◆ **WHAT IS NEEDED**
Pull out every line below containing the word "gynecomastoid".

◆ **DATASET EXCERPT**
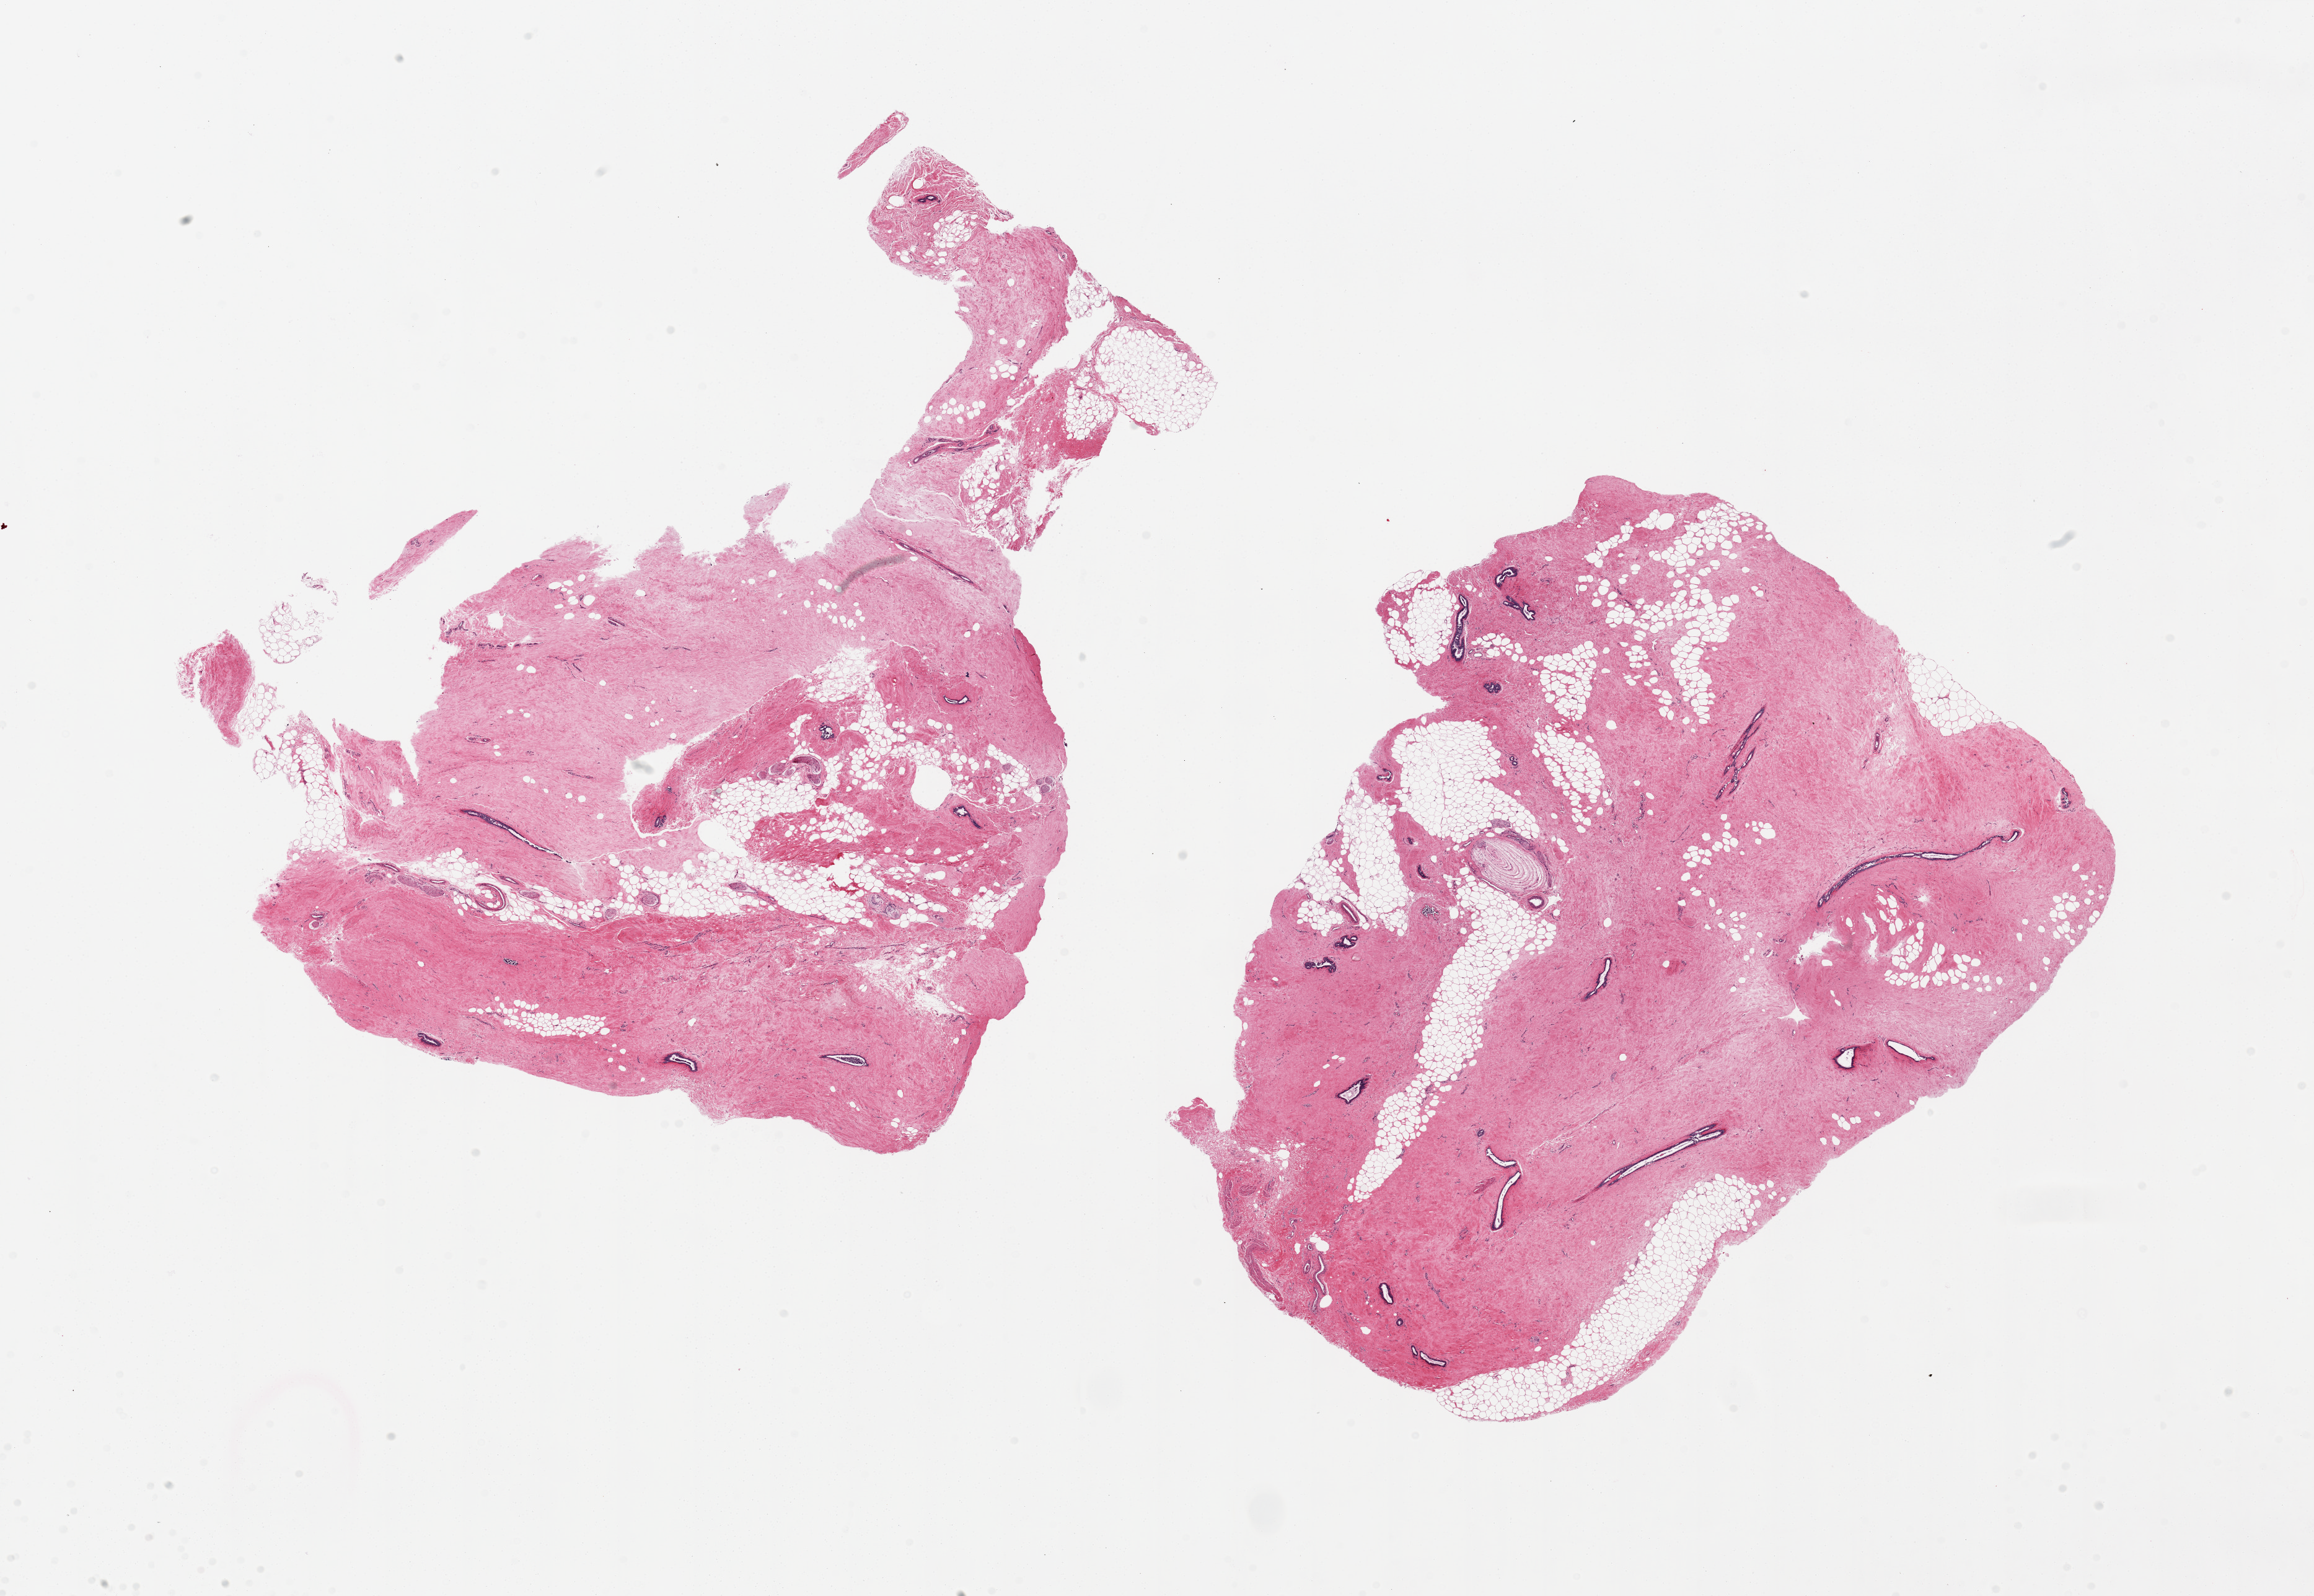
Haematoxylin and eosin whole-slide image, low-resolution overview of the scanned area, about 29.5 x 20.4 mm (acquisition: 20x scan). PAXgene-fixed, paraffin-embedded tissue. Target tissue: breast. Tissue donor sample. Donor: male.
Reviewer comment on this tissue sample: 2 pieces, 12.5x8.5 and 11x9.5mm; gynecomastoid hyperplasia; Pacinian corpuscle present.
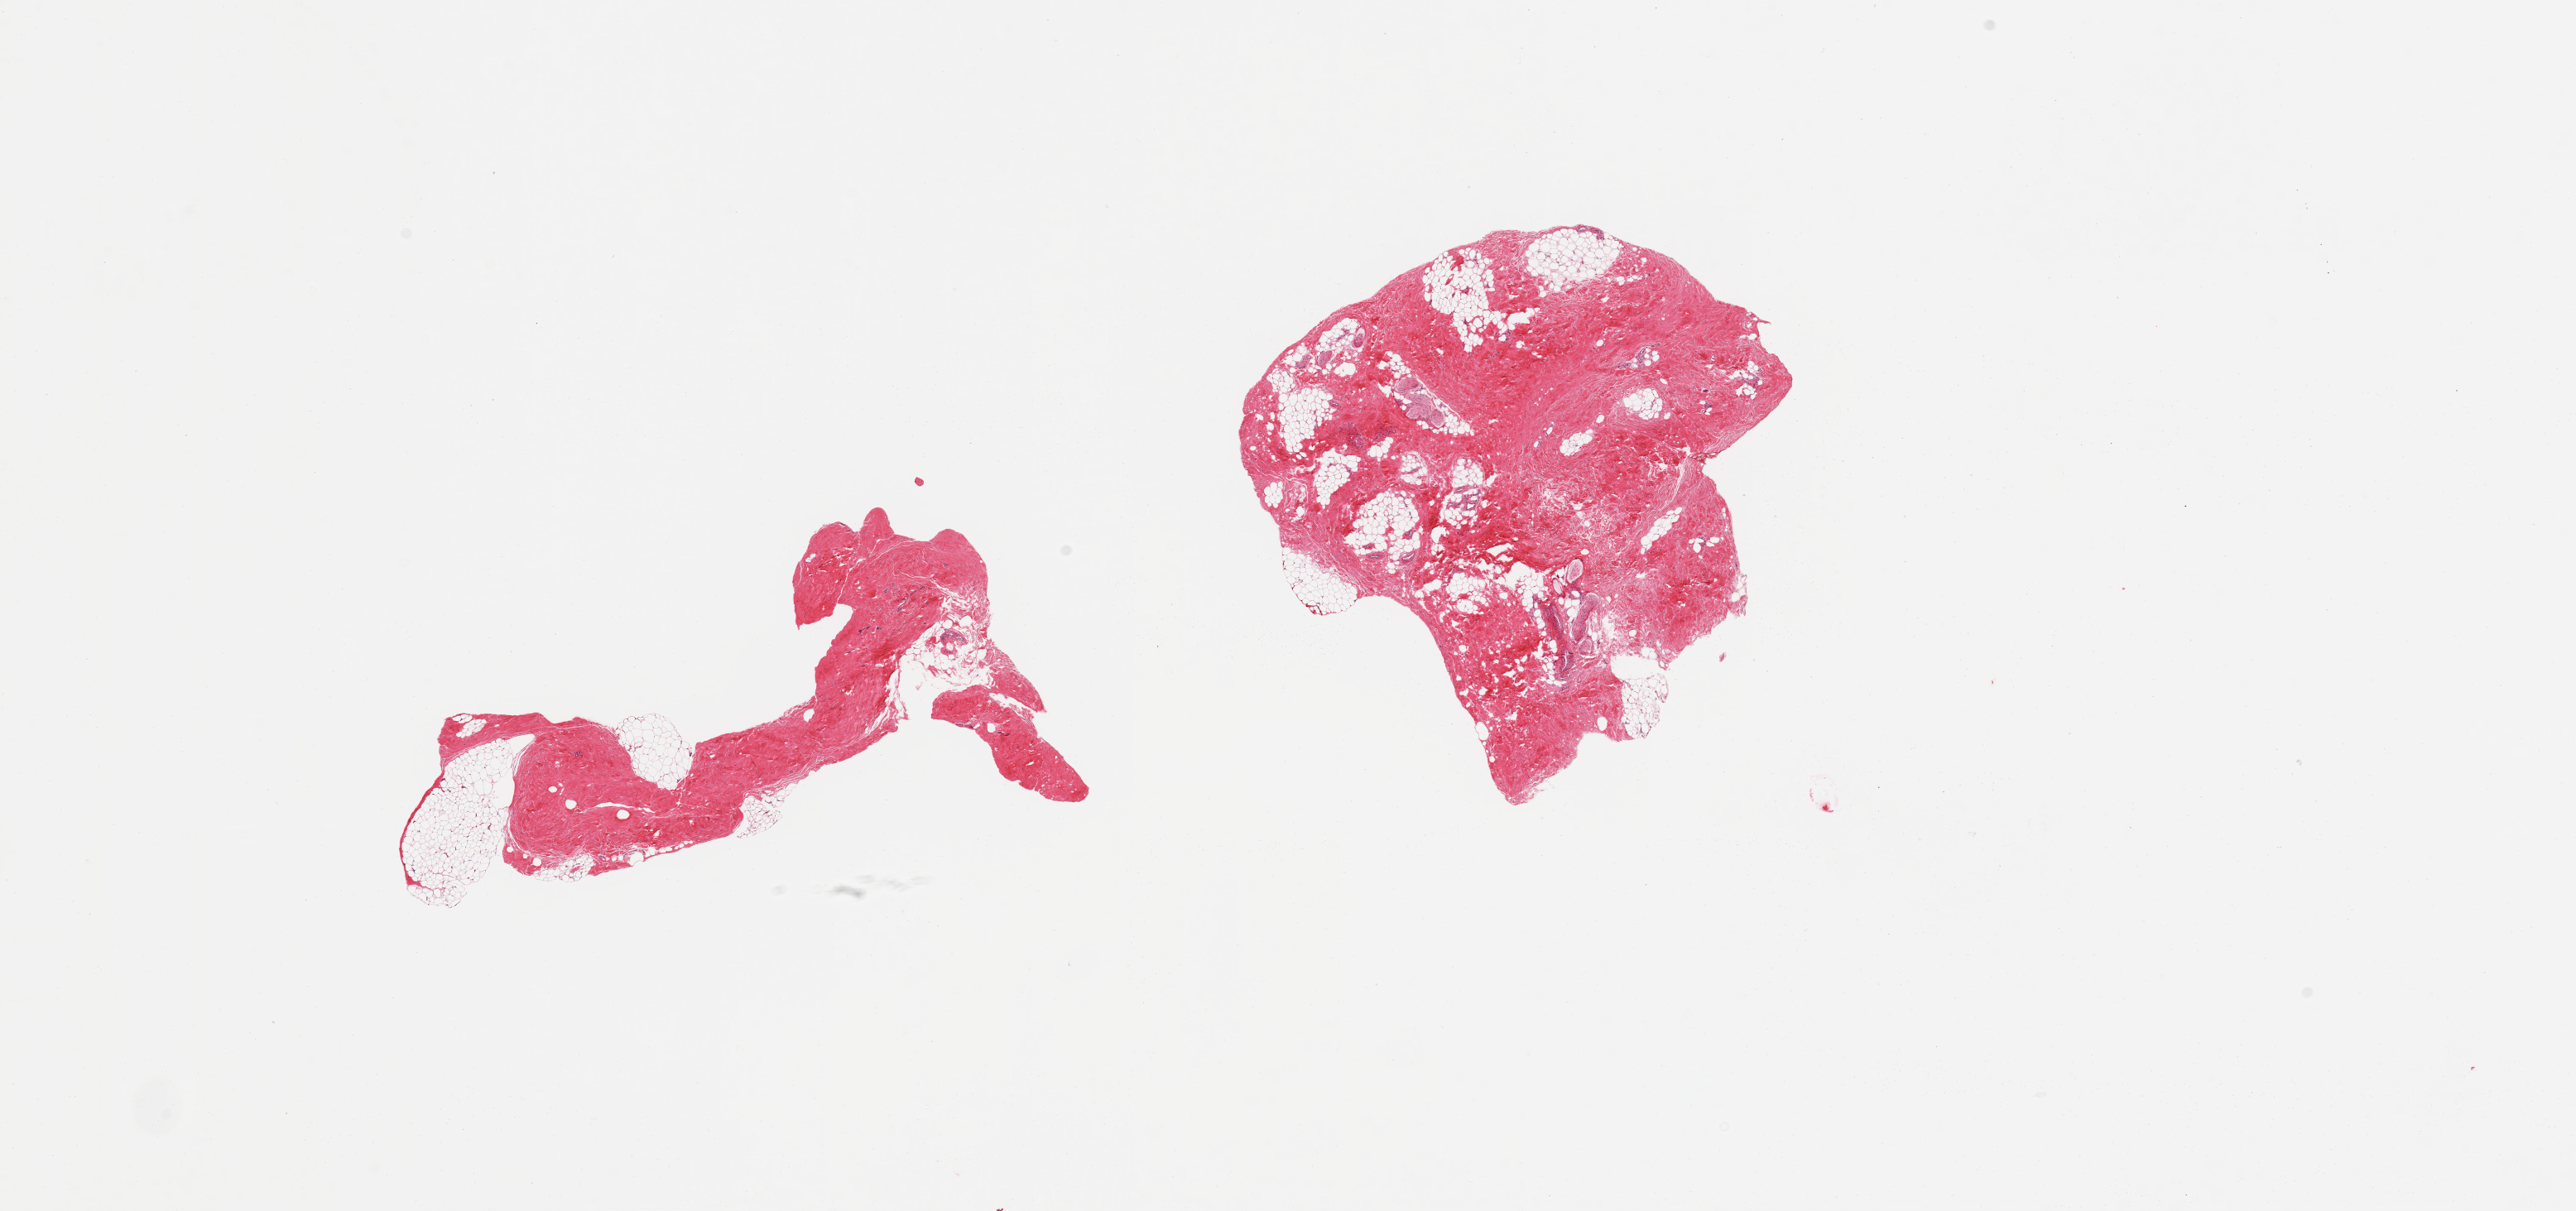
Digitized H&E-stained section, brightfield — a low-resolution overview of the entire scanned area, about 24.6 x 11.6 mm, PAXgene-fixed paraffin-embedded (PFPE) section, sampled site (target tissue): breast, donor tissue sample. Donor sex: male.
Pathologist's review note for this sample: 2 pieces, gynecomastoid stromal hyperplasia; no ductal elements but a few incidental peripheral nerve elements noted.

◆ **WORKED SOLUTION**
Reviewer comment on this tissue sample: 2 pieces, 12.5x8.5 and 11x9.5mm; gynecomastoid hyperplasia; Pacinian corpuscle present.
Pathologist's review note for this sample: 2 pieces, gynecomastoid stromal hyperplasia; no ductal elements but a few incidental peripheral nerve elements noted.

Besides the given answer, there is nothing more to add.